[Saved data entries]

_ _ _

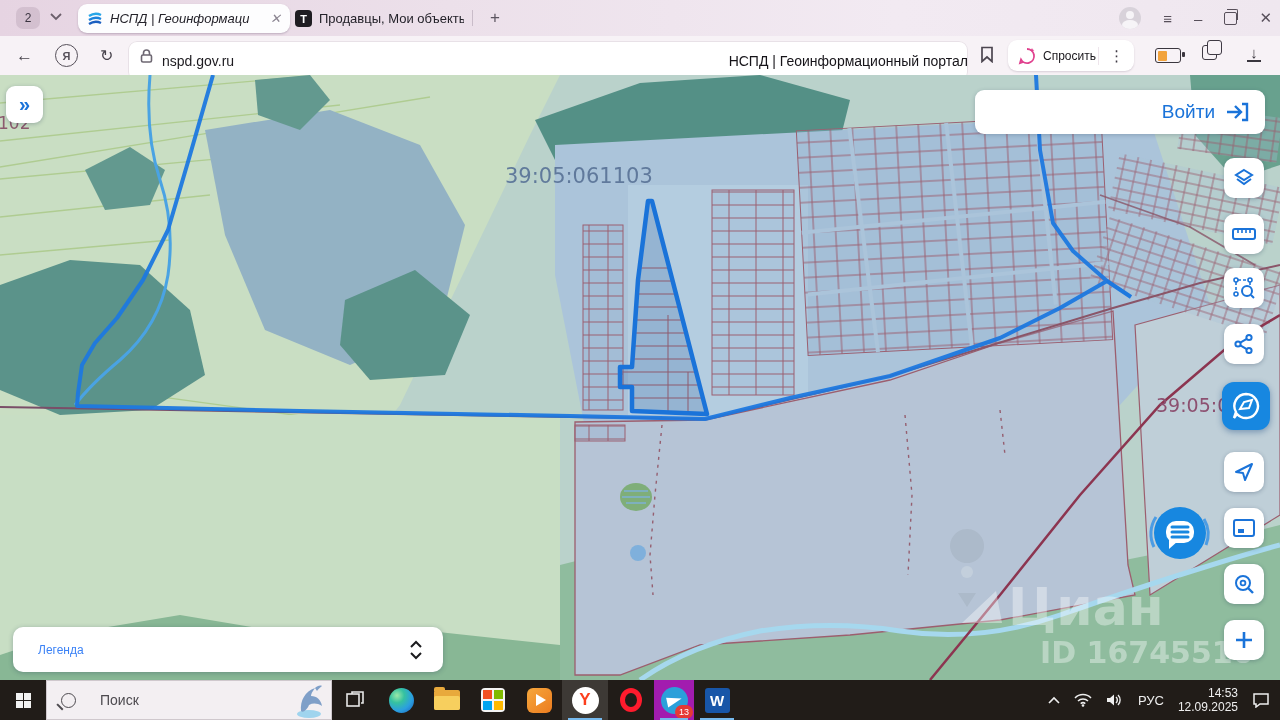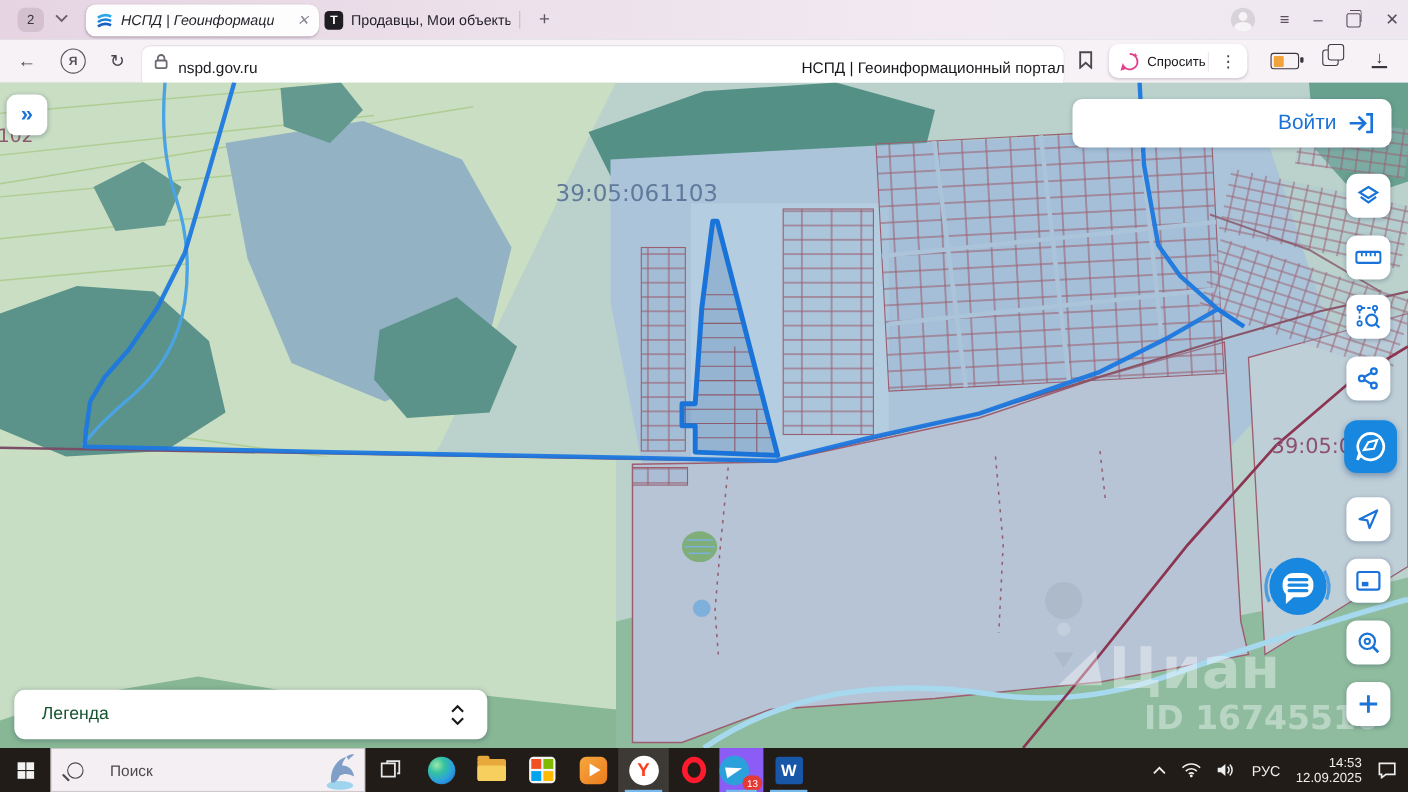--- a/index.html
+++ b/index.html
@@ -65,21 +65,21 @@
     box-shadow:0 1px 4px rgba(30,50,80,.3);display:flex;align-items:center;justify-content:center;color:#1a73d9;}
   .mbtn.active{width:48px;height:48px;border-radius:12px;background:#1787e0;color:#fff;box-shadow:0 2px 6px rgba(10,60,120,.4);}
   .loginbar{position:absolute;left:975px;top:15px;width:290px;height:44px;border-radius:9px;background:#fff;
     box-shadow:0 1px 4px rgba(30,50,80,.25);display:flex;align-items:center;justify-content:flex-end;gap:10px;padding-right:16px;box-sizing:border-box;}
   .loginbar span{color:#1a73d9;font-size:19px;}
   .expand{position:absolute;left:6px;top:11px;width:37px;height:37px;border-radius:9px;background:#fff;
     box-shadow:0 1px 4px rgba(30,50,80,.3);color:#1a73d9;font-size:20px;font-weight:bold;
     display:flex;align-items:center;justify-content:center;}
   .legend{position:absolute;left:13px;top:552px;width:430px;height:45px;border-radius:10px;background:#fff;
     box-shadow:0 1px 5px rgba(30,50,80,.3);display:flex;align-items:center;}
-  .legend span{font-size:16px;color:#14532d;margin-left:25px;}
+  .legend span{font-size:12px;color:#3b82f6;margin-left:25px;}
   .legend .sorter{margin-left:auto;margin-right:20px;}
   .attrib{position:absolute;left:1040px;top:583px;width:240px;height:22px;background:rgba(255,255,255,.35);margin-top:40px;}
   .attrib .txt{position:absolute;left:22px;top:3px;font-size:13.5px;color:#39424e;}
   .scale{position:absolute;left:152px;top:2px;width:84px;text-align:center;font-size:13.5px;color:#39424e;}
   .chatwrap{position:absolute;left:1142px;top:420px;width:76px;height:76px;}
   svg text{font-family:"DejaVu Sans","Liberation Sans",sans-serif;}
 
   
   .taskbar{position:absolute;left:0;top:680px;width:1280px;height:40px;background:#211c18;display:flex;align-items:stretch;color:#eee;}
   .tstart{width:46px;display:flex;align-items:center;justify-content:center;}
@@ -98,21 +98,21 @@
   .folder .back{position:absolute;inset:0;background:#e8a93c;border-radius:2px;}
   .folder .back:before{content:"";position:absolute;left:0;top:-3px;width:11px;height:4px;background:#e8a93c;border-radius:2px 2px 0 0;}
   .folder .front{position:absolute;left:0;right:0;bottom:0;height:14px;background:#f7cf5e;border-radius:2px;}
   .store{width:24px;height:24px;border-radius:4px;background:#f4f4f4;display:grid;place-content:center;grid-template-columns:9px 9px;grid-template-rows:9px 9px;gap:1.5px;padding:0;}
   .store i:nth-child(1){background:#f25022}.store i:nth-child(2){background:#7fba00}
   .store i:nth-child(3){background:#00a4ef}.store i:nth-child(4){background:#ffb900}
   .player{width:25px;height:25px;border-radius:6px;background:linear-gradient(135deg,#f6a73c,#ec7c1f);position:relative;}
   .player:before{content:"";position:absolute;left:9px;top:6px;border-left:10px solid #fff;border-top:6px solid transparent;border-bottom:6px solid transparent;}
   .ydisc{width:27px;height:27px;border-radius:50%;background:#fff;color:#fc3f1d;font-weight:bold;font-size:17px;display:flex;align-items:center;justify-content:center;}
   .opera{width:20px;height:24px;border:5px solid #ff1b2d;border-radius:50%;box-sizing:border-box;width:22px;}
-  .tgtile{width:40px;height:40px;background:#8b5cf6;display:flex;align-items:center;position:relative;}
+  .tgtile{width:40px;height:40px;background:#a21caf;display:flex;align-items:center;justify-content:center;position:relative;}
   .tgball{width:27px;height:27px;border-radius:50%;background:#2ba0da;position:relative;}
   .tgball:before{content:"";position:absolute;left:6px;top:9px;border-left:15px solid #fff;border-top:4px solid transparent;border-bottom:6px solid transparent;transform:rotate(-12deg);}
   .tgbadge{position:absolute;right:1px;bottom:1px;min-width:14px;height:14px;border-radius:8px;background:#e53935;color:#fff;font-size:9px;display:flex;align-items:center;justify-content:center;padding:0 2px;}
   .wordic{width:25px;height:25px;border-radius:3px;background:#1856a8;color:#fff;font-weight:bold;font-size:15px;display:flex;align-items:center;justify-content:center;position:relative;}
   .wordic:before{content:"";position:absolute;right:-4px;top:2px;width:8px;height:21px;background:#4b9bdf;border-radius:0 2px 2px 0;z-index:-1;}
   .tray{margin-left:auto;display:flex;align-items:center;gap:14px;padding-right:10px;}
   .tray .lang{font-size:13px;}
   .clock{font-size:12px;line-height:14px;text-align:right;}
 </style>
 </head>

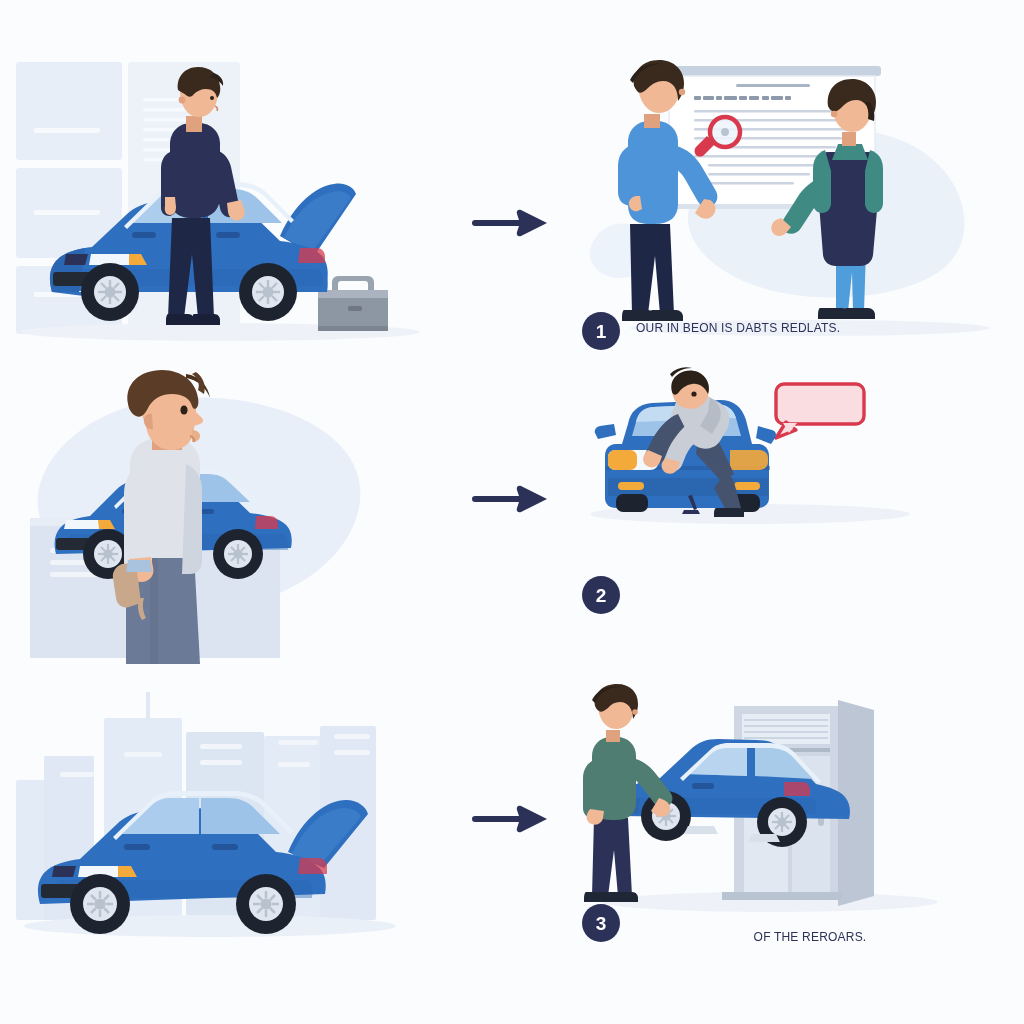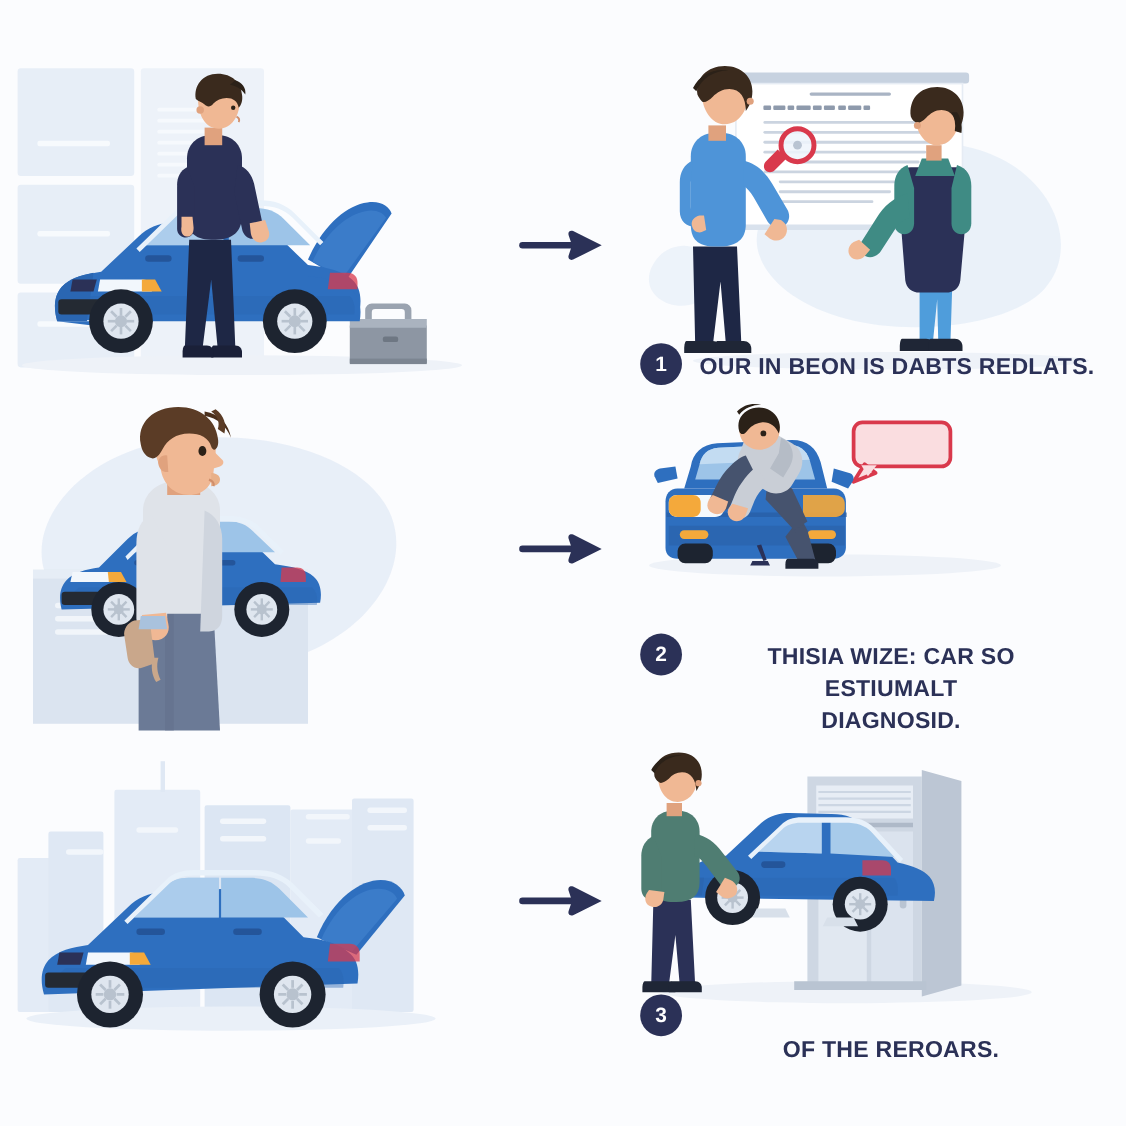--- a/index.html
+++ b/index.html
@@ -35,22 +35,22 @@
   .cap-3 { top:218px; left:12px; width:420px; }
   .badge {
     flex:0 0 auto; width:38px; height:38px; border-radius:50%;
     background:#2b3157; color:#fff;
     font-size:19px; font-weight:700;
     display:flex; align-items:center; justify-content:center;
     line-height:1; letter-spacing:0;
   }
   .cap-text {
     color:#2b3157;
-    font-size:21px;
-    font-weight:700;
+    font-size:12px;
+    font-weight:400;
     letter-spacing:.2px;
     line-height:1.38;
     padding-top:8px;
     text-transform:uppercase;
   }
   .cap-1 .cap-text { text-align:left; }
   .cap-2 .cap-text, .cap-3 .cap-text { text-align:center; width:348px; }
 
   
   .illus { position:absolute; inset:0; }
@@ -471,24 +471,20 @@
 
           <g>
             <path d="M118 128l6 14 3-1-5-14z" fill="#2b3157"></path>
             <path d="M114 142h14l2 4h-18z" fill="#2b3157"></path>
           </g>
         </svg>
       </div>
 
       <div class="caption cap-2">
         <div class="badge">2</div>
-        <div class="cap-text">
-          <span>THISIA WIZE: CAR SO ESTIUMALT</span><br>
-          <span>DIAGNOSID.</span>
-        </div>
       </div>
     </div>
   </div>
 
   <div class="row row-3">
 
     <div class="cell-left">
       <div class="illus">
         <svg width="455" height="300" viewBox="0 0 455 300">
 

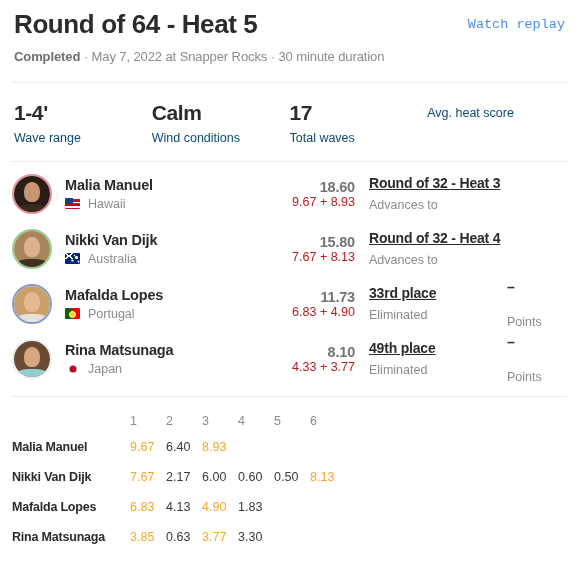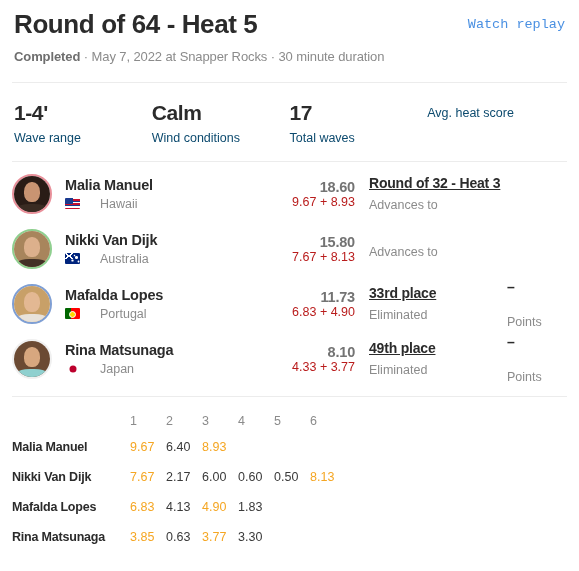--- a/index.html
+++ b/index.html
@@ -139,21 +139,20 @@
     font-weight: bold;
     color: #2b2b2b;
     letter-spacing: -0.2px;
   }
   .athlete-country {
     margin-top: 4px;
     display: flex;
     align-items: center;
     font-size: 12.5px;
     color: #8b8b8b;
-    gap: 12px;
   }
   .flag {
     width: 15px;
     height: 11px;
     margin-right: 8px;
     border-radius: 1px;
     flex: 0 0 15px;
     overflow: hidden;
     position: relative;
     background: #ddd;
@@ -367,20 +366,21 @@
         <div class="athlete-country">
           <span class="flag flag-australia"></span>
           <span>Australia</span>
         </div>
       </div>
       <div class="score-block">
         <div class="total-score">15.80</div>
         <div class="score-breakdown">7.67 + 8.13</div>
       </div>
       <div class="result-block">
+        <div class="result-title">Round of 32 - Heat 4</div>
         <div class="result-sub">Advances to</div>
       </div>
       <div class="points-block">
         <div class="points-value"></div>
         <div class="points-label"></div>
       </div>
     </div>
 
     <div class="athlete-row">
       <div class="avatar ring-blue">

_ _ _

■ Task directions ■
How many of the lines above hold "solid"? Answer with only the number.

■ Expected output ■
3